Ultimately though, "ultra-hard" meant being inauthentic.
And that was the polar opposite of what anyone that makes a career pivot sets out to do: I denied a huge part of myself. At some point, I felt as though I was holding back BIG TIME! Hiding had become exhausting and actually impeded my ability to cold-message nonchalantly. Everything felt weird. I felt as though I was hiding out inside a business I’d built literally to live life ALL OUT. I knew a change was in order. Of course, if ultra-hard felt safe, easy must feel a little scary. And so I had to trust that fear is but a signpost outside your comfort zone where there lies growth. "Easy" became my new way to go:
"Easy" is to pick up the phone and call a former colleague or mentor and re-introduce yourself in your new role, find synergies, and offer to help that person in whichever way you can. "Easy" is to invite a former boss to a seminar or workshop you run in your new position if you think they might benefit from it. "Easy" is to actively ask for a referral when appropriate.

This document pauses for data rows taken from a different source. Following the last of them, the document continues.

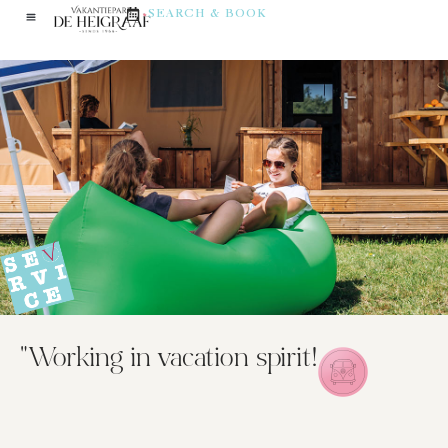
SEARCH & BOOK
"Working in vacation spirit!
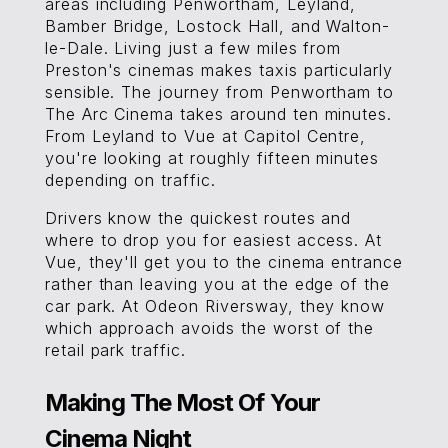
areas including Penwortham, Leyland,
Bamber Bridge, Lostock Hall, and Walton-
le-Dale. Living just a few miles from
Preston's cinemas makes taxis particularly
sensible. The journey from Penwortham to
The Arc Cinema takes around ten minutes.
From Leyland to Vue at Capitol Centre,
you're looking at roughly fifteen minutes
depending on traffic.
Drivers know the quickest routes and
where to drop you for easiest access. At
Vue, they'll get you to the cinema entrance
rather than leaving you at the edge of the
car park. At Odeon Riversway, they know
which approach avoids the worst of the
retail park traffic.
Making The Most Of Your
Cinema Night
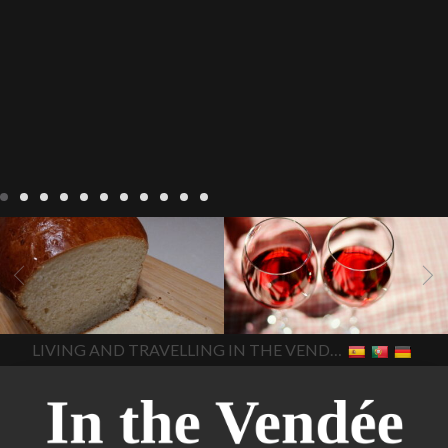
LIVING
Recipes
baking-in-
BLOG
LIVING
17 november
france
baking-in-the-
2022 Beaujolais Day
2022
vendee
bread and hot
Beaujolais day
Beaujolais
chocolate
bread. home-
Nouveau
Beaujolais
made bread
European style
Nouveau 2022
Beaujolais-
In The Vendee
In The Vendee
milk bread ingredients
nouveau-day-2022
how
home made bread
long does Beaujolais
LIVING AND TRAVELLING IN THE VENDÉE
homemade bread
how do I
Nouveau keep
how many
make bread
how to bake
bottles of Beaujolais
bread
how to bake brioche
Nouveau are sold
is
style bread
I-love-baking
is
Beaujolais Nouveau a fruity
milk bread just brioche
milk
wine
red beaujolais
bread
why is milk bread so
nouveau
rose beaujolais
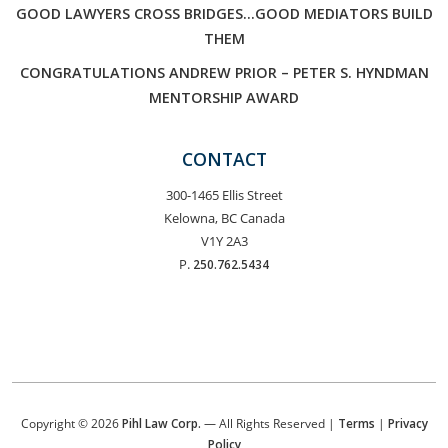
GOOD LAWYERS CROSS BRIDGES…GOOD MEDIATORS BUILD
THEM
CONGRATULATIONS ANDREW PRIOR – PETER S. HYNDMAN
MENTORSHIP AWARD
CONTACT
300-1465 Ellis Street
Kelowna, BC Canada
V1Y 2A3
P.
250.762.5434
Copyright © 2026
Pihl Law Corp.
— All Rights Reserved |
Terms
|
Privacy
Policy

"Easy" is to ask yourself: "How can I, given what I do now, be of service to someone in my network?" and then act upon whatever comes to mind. In spite of fear, sometimes even with fear claiming a seat at the table, right next to you.
See, the reason I’ve found many people opt for ultra-hard over easy, is the fear of being rejected, ridiculed, or judged by others: “Are you sure?”, “Is this even a career?”, or my personal worst: “What happened? That seemed like a good job for you?!”. The way to either prevent this from happening or to no longer give a damn about it, however, isn't to go the "ultra-hard" path. Instead, you want to beat them with your genuine love and passion for what you do...you beat them with authenticity.
"Easy" means you’re being unapologetically service-oriented. "Ultra-hard" means you’re denying a huge part of yourself, are trying to please others, and ultimately, you're driven by ego, not service.
"Easy" means you’re deepening the connections to your old network. "Ultra-hard" means you’re abandoning your old network.
"Easy" means calling up a former colleague and sharing updates with them, asking them how things are going and what they might need help with in the future. "Ultra-hard" might look like calling up a former colleague and stumbling around, claiming you don’t really know what you’re doing and leaving a confusing impression behind.
"Ultra-hard," in the long term, means stagnation and resentment settle in. "Easy," in the long term, means those around you will want to be a part of whatever it is you’re building next.
"Easy" means you’ll become magnetic. What’s it going to be for you?